[EM] counts of possible rank-order votes

[robert bristow-johnson]

On Feb 3, 2010, at 4:31 PM, Warren Smith wrote:

> as RBJ (and I earlier, and probably many others earlier) proved,
> the number of possible rank-order votes
> among C candidates is
> C!
> if rank-equality forbidden and all candidates must be ranked.

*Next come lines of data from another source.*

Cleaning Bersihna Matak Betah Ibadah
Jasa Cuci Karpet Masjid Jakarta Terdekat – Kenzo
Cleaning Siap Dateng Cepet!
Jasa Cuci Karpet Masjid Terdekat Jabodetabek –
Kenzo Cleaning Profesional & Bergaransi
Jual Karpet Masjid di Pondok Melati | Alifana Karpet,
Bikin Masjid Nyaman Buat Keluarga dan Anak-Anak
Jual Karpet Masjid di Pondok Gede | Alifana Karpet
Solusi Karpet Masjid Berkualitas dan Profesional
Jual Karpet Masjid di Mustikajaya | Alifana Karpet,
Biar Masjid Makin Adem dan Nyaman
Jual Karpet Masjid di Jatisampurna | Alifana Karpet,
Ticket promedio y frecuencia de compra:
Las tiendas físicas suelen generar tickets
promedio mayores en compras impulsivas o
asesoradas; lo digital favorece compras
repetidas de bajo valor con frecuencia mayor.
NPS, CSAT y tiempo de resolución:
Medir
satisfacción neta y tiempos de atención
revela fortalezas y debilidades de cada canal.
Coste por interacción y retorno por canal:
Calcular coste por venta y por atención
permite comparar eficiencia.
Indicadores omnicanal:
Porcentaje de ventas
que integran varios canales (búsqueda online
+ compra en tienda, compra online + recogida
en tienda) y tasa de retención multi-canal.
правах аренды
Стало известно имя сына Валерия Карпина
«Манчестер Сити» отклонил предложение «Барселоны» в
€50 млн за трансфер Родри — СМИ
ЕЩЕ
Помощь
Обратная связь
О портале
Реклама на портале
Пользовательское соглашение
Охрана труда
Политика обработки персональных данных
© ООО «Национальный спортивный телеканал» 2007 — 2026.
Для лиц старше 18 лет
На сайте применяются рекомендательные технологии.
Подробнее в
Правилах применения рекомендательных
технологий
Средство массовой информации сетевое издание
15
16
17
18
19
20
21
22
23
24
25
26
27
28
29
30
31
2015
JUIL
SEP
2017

actually Warren, i never attempted to prove that.  and i didn't get  
at all how you came to say that until Kristofer told us that you were  
assuming "Australia rules" that requires every candidate to be ranked  
(a rule that didn't occur to me since that's not how IRV works  
here).  but given that rule and the no-equal-rank rule, i can quickly  
see that C! is correct.

the thing that i didn't expect, and was so dubious of, was that this  
closed form:

      C
     SUM{ C!/n! }  =  floor(e C!)
     n=0

is *exactly* correct.  *that* i did not expect, but was later able to  
see that it's true.


> ...The underlying reason for that is basically that the unranked
> pseudolevel can be regarded as just another ranking level...

well, i think that was the earlier argument i was having with Kathy  
and Abd ul.  maybe not, maybe it's something different.

--

r b-j                  rbj at audioimagination.com

"Imagination is more important than knowledge."